# Anti-Patterns

## Common Approaches That Aren't Fully Agent-Native

These aren't necessarily wrong -- they may be appropriate for your use case. But they're worth recognizing as different from the architecture this document describes.

**Agent as router** -- The agent figures out what the user wants, then calls the right function. The agent's intelligence is used to route, not to act. This can work, but you're using a fraction of what agents can do.

**Build the app, then add agent** -- You build features the traditional way (as code), then expose them to an agent. The agent can only do what your features already do. You won't get emergent capability.

**Request/response thinking** -- Agent gets input, does one thing, returns output. This misses the loop: agent gets an outcome to achieve, operates until it's done, handles unexpected situations along the way.

**Defensive tool design** -- You over-constrain tool inputs because you're used to defensive programming. Strict enums, validation at every layer. This is safe, but it prevents the agent from doing things you didn't anticipate.

**Happy path in code, agent just executes** -- Traditional software handles edge cases in code -- you write the logic for what happens when X goes wrong. Agent-native lets the agent handle edge cases with judgment. If your code handles all the edge cases, the agent is just a caller.

---

## Specific Anti-Patterns

**THE CARDINAL SIN: Agent executes your code instead of figuring things out**

```typescript
// WRONG - You wrote the workflow, agent just executes it
tool("process_feedback", async ({ message }) => {
  const category = categorize(message);      // Your code decides
  const priority = calculatePriority(message); // Your code decides
  await store(message, category, priority);   // Your code orchestrates
  if (priority > 3) await notify();           // Your code decides
});

// RIGHT - Agent figures out how to process feedback
tools: store_item, send_message  // Primitives
prompt: "Rate importance 1-5 based on actionability, store feedback, notify if >= 4"
```

**Workflow-shaped tools** -- `analyze_and_organize` bundles judgment into the tool. Break it into primitives and let the agent compose them.

**Context starvation** -- Agent doesn't know what resources exist in the app.
```
User: "Write something about Catherine the Great in my feed"
Agent: "What feed? I don't understand what system you're referring to."
```
Fix: Inject available resources, capabilities, and vocabulary into system prompt.

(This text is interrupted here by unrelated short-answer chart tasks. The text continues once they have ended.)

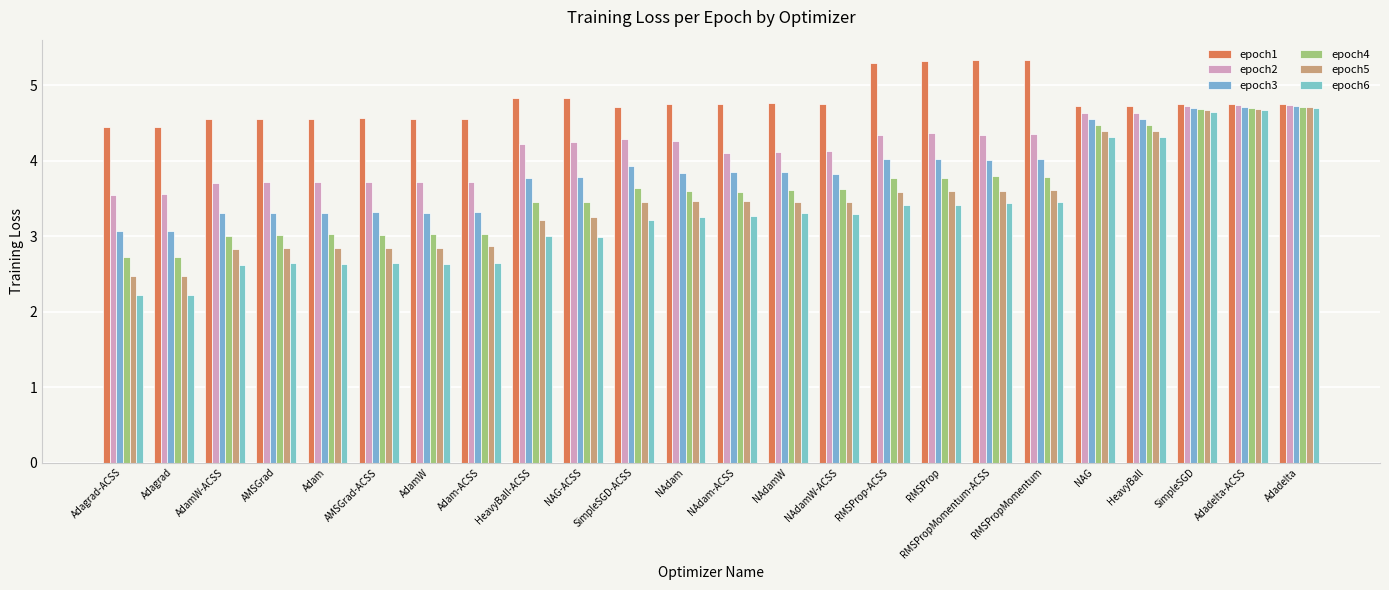

At NAG, list the series in order from largest to smallest.

epoch1, epoch2, epoch3, epoch4, epoch5, epoch6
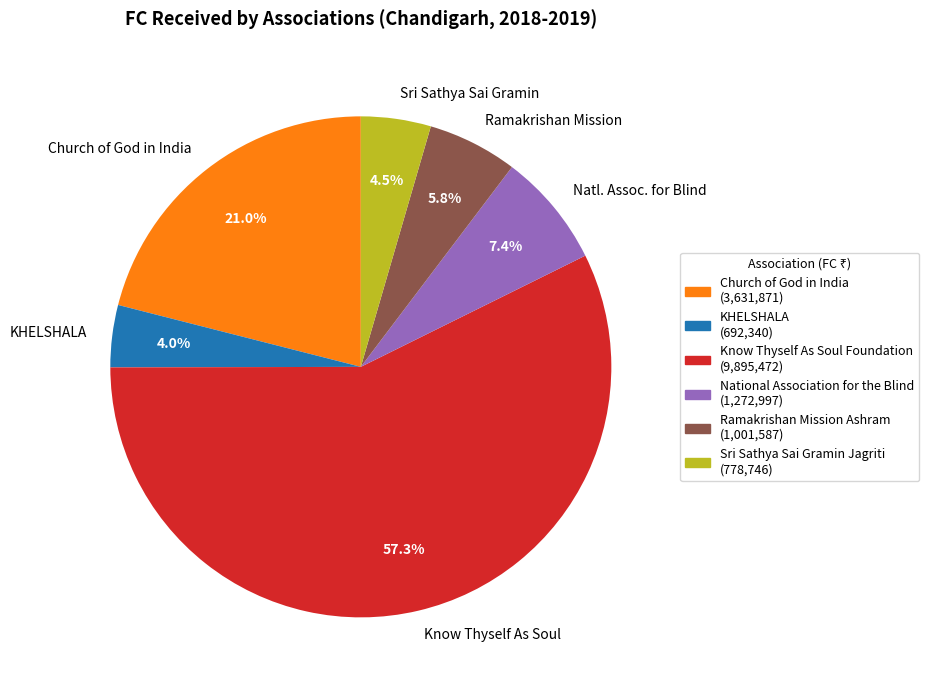

Which category has the smallest portion of the pie?

KHELSHALA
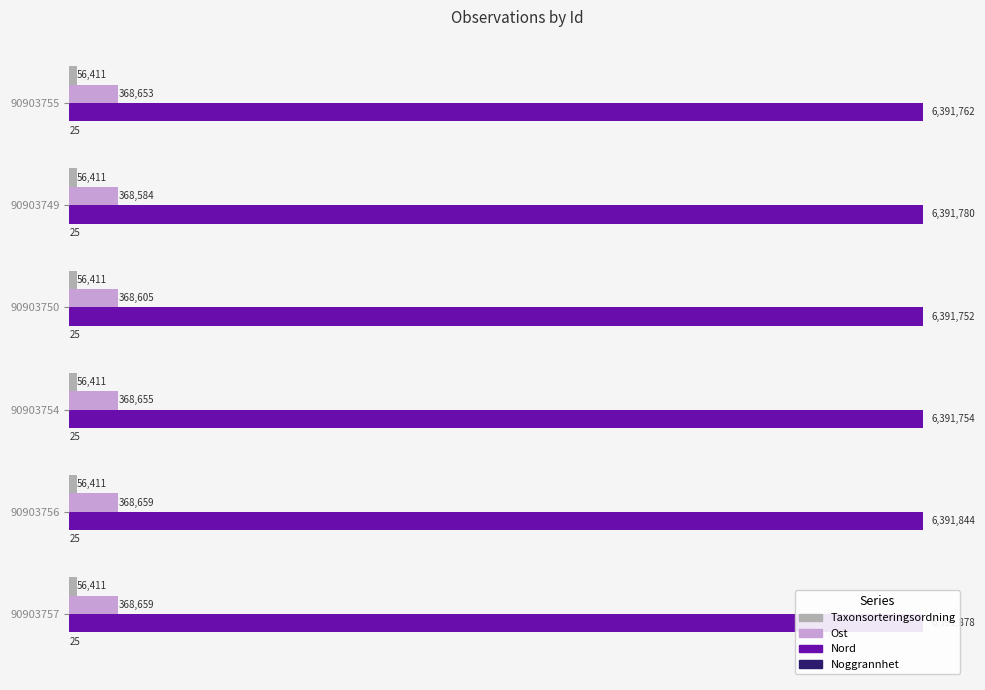

Which series has the widest spread of values?

Nord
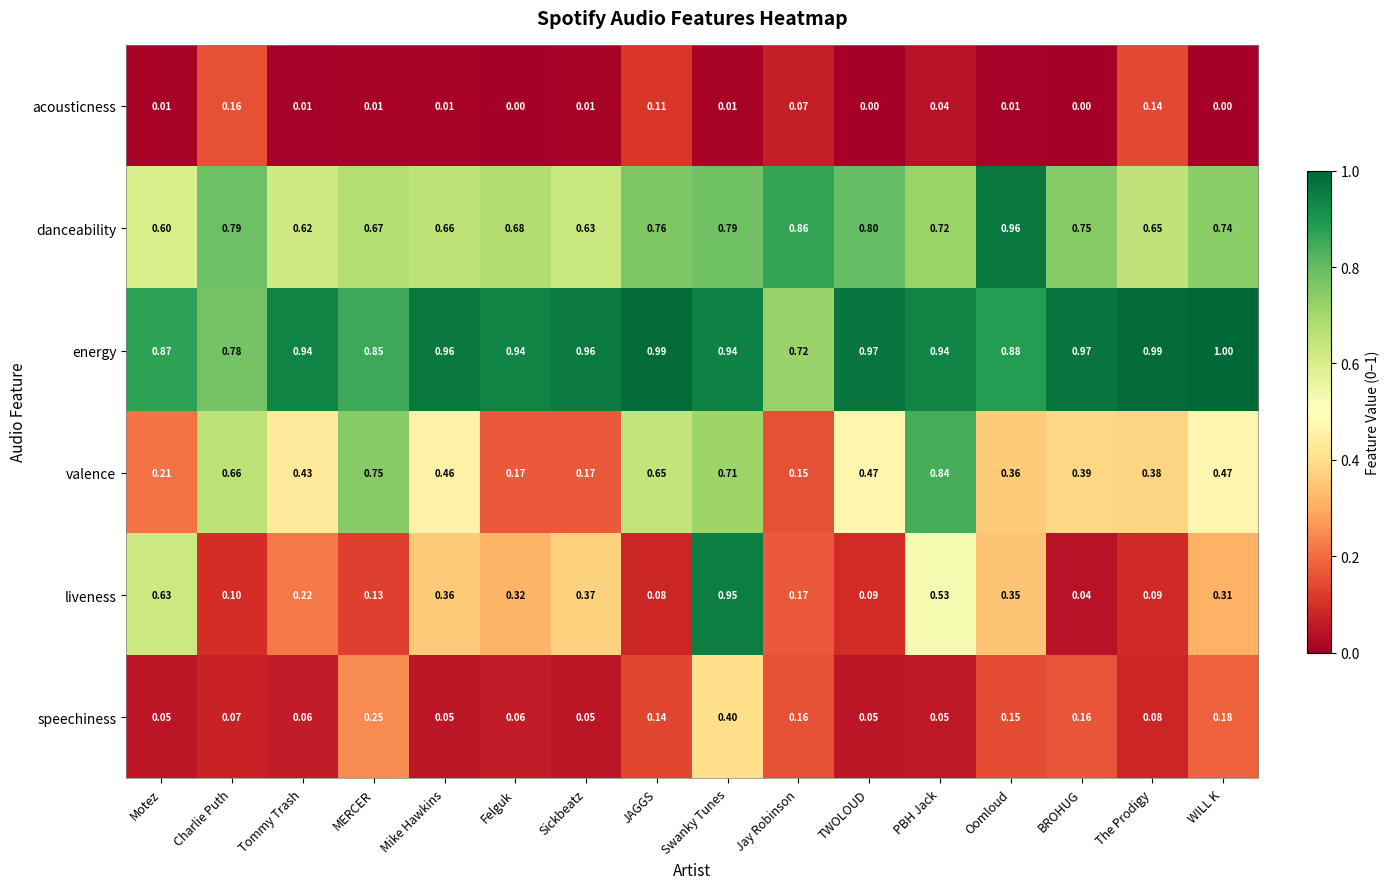

Which series has the largest total across all categories?

energy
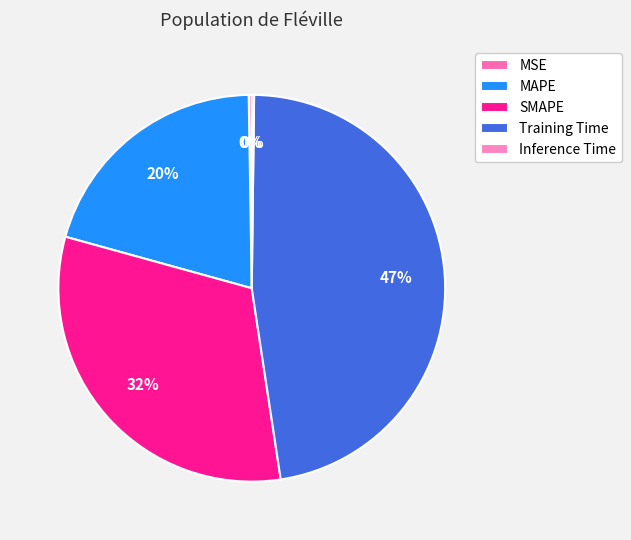

How much of the chart is everything except SMAPE?

68.3%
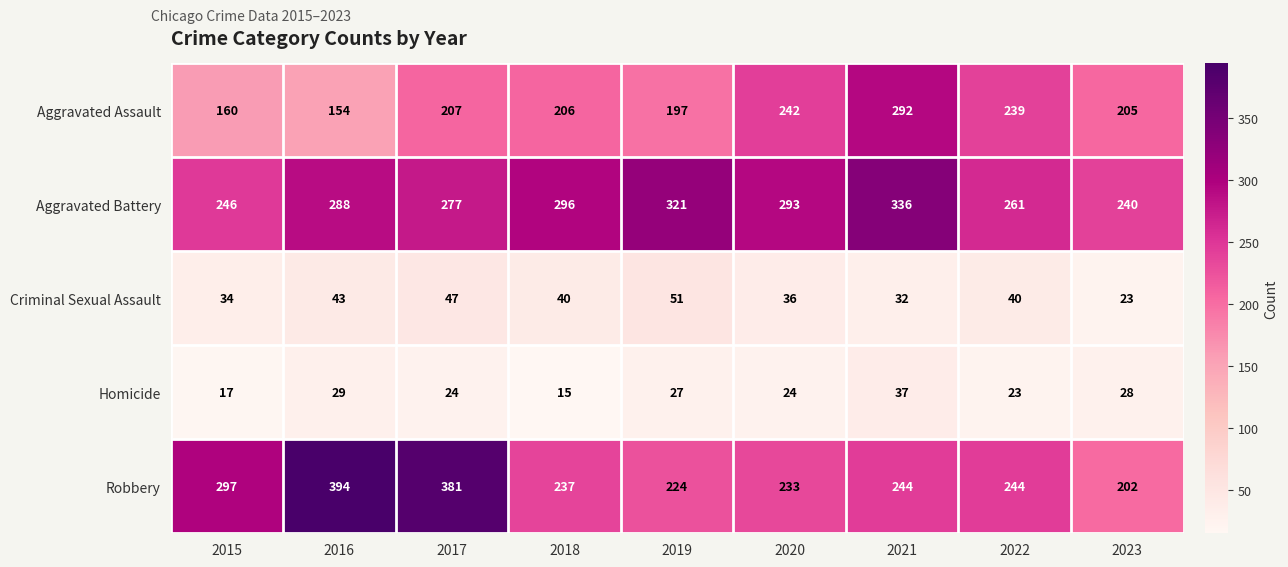

At which label is Homicide closest to 26?

2019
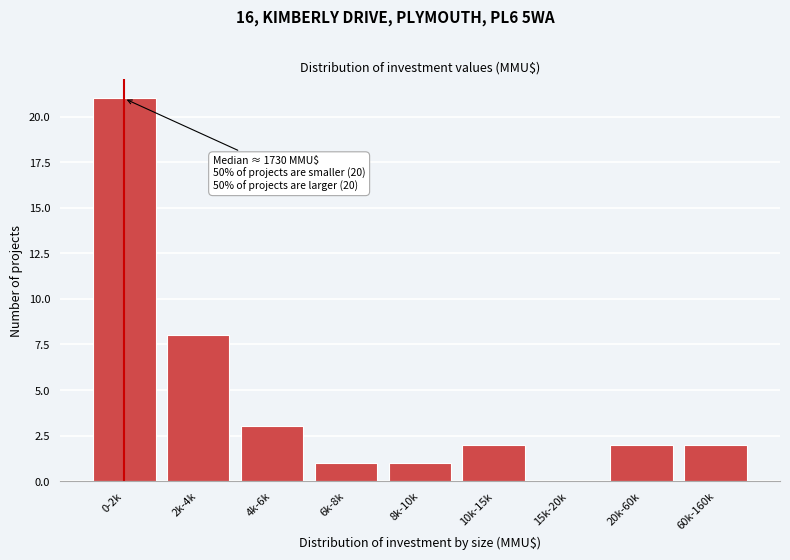

Reading right to left, extract all data points from this chart.

60k-160k=2	20k-60k=2	15k-20k=0	10k-15k=2	8k-10k=1	6k-8k=1	4k-6k=3	2k-4k=8	0-2k=21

**Orphan UI actions** -- User can do something through the UI that the agent can't achieve. Fix: maintain parity.

**Silent actions** -- Agent changes state but UI doesn't update. Fix: Use shared data stores with reactive binding, or file system observation.

**Heuristic completion detection** -- Detecting agent completion through heuristics (consecutive iterations without tool calls, checking for expected output files). This is fragile. Fix: Require agents to explicitly signal completion through a `complete_task` tool.

**Static tool mapping for dynamic APIs** -- Building 50 tools for 50 API endpoints when a `discover` + `access` pattern would give more flexibility.
```typescript
// WRONG - Every API type needs a hardcoded tool
tool("read_steps", ...)
tool("read_heart_rate", ...)
tool("read_sleep", ...)
// When glucose tracking is added... code change required

// RIGHT - Dynamic capability discovery
tool("list_available_types", ...)  // Discover what's available
tool("read_health_data", { dataType: z.string() }, ...)  // Access any type
```

**Incomplete CRUD** -- Agent can create but not update or delete.
```typescript
// User: "Delete that journal entry"
// Agent: "I don't have a tool for that"
tool("create_journal_entry", ...)  // Missing: update, delete
```
Fix: Every entity needs full CRUD.

**Sandbox isolation** -- Agent works in separate data space from user.
```
Documents/
  user_files/        <-- User's space
  agent_output/      <-- Agent's space (isolated)
```
Fix: Use shared workspace where both operate on same files.

**Gates without reason** -- Domain tool is the only way to do something, and you didn't intend to restrict access. The default is open. Keep primitives available unless there's a specific reason to gate.

**Artificial capability limits** -- Restricting what the agent can do out of vague safety concerns rather than specific risks. Be thoughtful about restricting capabilities. The agent should generally be able to do what users can do.